Hitting the clubs with points deductions will stop racism, says Blatter

sepp-blatter

By Andrew Warshaw
April 20 – FIFA president Sepp Blatter says points deductions are a far better deterrant for tackling racism than stadium closures – which UEFA have been particularly keen on – since the latter are ‘unduly excessive’ punishments that hurt the game itself rather than penalise the guilty parties.

Writing in his column for FIFA Weekly, Blatter says that while he wants “drastic and severe” sanctions for racism, points deductions will have more impact since “football without a crowd is like a concert without sound”.

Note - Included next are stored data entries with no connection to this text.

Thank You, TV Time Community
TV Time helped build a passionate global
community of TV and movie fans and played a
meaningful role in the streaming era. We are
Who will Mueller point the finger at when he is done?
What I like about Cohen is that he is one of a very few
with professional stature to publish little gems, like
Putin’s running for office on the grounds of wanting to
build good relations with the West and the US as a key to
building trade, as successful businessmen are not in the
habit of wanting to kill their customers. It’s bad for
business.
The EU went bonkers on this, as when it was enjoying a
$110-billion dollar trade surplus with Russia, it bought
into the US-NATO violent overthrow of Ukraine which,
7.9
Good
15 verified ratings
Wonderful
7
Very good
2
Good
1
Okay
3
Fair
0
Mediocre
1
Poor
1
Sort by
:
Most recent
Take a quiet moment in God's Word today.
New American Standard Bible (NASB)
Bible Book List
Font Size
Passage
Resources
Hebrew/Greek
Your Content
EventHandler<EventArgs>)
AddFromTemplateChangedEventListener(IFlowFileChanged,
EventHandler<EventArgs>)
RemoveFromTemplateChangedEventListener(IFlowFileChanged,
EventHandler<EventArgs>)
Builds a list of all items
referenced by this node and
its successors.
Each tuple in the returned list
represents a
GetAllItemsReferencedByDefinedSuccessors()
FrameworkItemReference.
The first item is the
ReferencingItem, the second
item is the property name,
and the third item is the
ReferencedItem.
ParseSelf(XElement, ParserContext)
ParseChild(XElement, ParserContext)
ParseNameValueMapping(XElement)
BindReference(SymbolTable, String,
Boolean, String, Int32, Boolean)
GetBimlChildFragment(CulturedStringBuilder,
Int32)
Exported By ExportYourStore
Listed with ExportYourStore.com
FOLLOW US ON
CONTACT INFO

FIFA itself has ordered games to be played behind closed doors before. Ukraine were made to play a World Cup qualifier against Poland in an empty arena in response to monkey chanting and Nazi salutes from fans.

But Blatter believes this is not the way forward.

“Games behind closed doors are also included in the [Fifa] code but I regard this penalty as an extremely dubious instrument,” he says. “They represent a disproportionately collective punishment. Furthermore it involves excluding innocent fans of the opposing team.

“In the final analysis matches played behind closed doors penalise football. The punishment is unduly excessive. Instead it is the troublemakers who must be punished. And it is clear to me that the clubs are responsible for the hooligans.

“To my mind there remains only one solution to the problem: sporting sanctions are the only effective punishment. It has to cause the clubs real hurt, otherwise nothing will change.”